Reading text -
:::

Hello, all! I have recently been trying to work my way into Lua (I have had no programming experience before today) because of it’s uses in SH, and I figured that this would be a good place to be to get started!

PS I’ve spent like 45 minutes trying to get Minecraft Forge up and running on my Win8 PC… it wasn’t fun… And then I scrolled down and you said," It’s on FTB."

I think my head may have popped off after I read that.

BTW, I was referring to ComputerCraft.

Yeah CC is in quite a few modpacks, Tekkit/Technic being another notable one. If you are doing stuff with them though I’d suggest focusing on the turtles more than the consoles, maybe see if you can take a crack at the self replicating turtle challenge that allows for you to place a turtle and have it both fuel itself and replicate itself into another turtle just by collecting all the resources itself. I can’t remember the other thing I was going to say anymore, oh well.

:::

Using the information -
**a.** In the forum post, how long did the writer spend trying to get Minecraft Forge running?
**b.** Reproduce word for word the part of the forum post that opens with the words containing "I think my head" and closes with "anymore, oh well.".
**c.** Decide whether each statement agrees with the forum post: (i) The writer had programming experience before starting with Lua. (ii) Tekkit/Technic is named as another modpack that includes CC. (iii) The reply advises focusing on the consoles more than the turtles.

(Saved entries)

:::

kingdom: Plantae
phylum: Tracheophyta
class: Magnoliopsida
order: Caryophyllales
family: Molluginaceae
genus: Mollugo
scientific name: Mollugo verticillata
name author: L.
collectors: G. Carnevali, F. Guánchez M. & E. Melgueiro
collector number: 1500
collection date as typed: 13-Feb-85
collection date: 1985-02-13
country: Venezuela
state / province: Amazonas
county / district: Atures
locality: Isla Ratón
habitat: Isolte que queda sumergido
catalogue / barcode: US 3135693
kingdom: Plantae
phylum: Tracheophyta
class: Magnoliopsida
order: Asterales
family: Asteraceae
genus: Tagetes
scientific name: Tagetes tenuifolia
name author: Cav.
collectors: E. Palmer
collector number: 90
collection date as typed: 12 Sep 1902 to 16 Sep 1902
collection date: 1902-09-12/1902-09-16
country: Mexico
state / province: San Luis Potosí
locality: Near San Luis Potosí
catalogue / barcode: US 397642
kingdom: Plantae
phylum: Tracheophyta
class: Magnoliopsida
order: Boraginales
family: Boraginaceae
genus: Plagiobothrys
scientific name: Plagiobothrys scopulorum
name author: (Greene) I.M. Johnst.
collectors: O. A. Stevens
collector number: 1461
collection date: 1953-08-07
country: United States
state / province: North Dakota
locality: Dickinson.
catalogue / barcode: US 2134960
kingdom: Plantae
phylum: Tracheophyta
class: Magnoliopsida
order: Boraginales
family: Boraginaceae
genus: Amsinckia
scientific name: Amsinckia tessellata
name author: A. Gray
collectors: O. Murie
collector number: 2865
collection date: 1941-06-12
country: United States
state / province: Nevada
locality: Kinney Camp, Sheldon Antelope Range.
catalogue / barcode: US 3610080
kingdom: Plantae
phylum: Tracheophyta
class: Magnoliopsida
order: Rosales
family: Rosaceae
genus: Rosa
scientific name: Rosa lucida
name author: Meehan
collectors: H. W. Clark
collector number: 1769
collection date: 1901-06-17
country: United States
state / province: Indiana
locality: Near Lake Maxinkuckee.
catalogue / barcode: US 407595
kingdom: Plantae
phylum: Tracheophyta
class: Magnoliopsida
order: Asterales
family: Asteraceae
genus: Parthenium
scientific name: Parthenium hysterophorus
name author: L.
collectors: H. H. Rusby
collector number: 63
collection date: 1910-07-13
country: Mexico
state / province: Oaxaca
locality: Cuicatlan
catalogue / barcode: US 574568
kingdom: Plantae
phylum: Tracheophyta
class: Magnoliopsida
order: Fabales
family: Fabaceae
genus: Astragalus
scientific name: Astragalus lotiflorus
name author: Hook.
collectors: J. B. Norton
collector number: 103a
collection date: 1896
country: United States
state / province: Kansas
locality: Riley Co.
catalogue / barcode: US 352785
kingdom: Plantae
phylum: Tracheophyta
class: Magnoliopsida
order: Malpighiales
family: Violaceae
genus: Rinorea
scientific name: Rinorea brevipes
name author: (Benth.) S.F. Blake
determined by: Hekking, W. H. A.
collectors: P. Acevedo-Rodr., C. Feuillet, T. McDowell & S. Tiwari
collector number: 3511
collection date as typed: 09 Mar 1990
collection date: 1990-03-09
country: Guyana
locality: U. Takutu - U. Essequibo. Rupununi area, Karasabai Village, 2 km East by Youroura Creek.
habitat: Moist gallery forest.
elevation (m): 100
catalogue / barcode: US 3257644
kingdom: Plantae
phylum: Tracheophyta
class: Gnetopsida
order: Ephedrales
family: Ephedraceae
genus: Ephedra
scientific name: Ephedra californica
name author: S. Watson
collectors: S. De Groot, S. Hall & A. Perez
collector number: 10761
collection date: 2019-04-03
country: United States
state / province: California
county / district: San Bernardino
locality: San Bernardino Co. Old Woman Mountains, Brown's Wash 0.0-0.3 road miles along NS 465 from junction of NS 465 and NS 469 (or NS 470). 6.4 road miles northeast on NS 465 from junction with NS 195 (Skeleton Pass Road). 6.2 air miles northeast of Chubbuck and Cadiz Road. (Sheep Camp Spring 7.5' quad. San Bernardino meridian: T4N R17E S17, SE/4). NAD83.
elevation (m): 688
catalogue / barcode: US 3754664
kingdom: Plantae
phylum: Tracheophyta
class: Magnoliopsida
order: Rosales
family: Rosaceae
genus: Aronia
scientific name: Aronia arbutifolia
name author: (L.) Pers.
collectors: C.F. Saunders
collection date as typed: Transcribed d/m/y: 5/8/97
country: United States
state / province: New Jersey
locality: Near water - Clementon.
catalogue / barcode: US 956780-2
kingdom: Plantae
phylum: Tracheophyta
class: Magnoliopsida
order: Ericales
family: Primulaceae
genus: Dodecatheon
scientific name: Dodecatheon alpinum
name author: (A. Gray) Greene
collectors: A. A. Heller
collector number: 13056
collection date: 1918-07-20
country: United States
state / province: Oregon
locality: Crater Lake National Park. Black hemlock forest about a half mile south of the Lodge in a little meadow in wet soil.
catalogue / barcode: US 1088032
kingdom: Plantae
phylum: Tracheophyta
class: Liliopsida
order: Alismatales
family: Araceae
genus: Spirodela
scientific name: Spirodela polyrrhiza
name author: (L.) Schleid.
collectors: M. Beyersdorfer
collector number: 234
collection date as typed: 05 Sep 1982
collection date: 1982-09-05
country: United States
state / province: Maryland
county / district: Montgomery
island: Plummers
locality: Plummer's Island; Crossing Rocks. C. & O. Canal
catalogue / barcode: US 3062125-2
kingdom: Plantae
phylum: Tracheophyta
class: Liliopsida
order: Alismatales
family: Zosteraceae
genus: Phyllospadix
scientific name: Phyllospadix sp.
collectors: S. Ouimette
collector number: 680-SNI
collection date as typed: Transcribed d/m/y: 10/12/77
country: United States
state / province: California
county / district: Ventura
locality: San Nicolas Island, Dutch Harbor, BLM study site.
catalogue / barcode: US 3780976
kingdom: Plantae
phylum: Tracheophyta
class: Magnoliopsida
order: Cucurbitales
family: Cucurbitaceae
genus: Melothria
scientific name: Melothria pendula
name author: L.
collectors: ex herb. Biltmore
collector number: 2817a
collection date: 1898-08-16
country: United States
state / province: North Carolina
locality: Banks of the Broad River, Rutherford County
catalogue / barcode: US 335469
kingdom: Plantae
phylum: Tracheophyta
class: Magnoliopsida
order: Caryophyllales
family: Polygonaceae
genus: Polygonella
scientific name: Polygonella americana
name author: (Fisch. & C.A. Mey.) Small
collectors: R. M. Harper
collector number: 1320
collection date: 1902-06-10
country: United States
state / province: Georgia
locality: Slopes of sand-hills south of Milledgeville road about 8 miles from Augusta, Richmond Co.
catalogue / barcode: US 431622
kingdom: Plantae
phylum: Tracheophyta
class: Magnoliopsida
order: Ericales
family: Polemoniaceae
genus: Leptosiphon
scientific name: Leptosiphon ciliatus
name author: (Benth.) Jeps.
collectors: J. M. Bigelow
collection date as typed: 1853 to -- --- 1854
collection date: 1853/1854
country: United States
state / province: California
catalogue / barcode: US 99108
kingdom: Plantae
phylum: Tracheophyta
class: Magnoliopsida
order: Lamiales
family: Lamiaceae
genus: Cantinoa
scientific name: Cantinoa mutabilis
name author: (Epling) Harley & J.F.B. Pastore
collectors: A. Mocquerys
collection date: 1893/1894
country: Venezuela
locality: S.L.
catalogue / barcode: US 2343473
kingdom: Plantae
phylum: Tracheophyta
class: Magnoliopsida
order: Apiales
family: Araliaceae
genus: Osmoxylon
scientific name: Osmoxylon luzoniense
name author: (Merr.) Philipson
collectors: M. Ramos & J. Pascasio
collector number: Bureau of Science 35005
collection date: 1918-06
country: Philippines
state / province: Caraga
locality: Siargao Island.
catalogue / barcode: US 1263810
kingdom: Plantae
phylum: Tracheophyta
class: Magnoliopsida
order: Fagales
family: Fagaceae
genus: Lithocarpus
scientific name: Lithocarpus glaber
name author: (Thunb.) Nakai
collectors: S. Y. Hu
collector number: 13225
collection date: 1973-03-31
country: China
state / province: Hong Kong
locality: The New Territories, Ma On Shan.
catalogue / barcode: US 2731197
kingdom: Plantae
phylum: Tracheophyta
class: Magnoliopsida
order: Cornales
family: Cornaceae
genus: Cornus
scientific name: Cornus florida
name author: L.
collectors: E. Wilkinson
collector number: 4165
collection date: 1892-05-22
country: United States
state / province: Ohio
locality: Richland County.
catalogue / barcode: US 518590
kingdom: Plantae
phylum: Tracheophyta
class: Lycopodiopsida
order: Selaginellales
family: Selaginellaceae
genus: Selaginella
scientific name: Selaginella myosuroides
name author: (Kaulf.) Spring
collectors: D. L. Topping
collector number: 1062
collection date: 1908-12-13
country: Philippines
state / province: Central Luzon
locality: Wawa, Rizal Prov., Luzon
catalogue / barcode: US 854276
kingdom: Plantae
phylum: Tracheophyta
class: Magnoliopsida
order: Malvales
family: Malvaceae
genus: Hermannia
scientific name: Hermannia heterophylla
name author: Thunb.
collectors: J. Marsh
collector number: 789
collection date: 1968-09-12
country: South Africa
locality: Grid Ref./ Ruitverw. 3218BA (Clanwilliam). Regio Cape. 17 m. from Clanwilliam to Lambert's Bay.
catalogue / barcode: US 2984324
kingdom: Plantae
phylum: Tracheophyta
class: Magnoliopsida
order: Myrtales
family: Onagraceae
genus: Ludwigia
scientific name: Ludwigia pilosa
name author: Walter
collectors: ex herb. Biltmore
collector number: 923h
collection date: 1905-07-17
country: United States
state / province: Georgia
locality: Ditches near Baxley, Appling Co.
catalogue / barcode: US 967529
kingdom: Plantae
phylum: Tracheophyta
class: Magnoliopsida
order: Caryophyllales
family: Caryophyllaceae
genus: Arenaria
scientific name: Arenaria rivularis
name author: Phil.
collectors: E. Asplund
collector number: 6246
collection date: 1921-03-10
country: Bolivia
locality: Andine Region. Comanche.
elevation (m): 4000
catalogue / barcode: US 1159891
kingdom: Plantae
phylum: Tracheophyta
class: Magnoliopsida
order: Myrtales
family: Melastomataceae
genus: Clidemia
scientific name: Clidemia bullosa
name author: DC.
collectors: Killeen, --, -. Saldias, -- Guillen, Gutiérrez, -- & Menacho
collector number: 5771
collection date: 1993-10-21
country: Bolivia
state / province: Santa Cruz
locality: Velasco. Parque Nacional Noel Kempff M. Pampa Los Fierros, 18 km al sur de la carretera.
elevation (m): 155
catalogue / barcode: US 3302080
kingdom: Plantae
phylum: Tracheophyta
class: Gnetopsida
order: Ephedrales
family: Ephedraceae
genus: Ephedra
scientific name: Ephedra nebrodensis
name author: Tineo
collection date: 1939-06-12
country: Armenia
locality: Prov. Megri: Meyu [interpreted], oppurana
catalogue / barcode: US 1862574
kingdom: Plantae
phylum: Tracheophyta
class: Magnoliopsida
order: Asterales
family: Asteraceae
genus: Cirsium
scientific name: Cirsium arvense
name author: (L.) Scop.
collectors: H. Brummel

:::

Answers provided -
**a.** About 45 minutes.

**b.**
I think my head may have popped off after I read that.

BTW, I was referring to ComputerCraft.

Yeah CC is in quite a few modpacks, Tekkit/Technic being another notable one. If you are doing stuff with them though I’d suggest focusing on the turtles more than the consoles, maybe see if you can take a crack at the self replicating turtle challenge that allows for you to place a turtle and have it both fuel itself and replicate itself into another turtle just by collecting all the resources itself. I can’t remember the other thing I was going to say anymore, oh well.

**c.**
(i) No: "I have had no programming experience before today"
(ii) Yes: "Tekkit/Technic being another notable one"
(iii) No: "I’d suggest focusing on the turtles more than the consoles"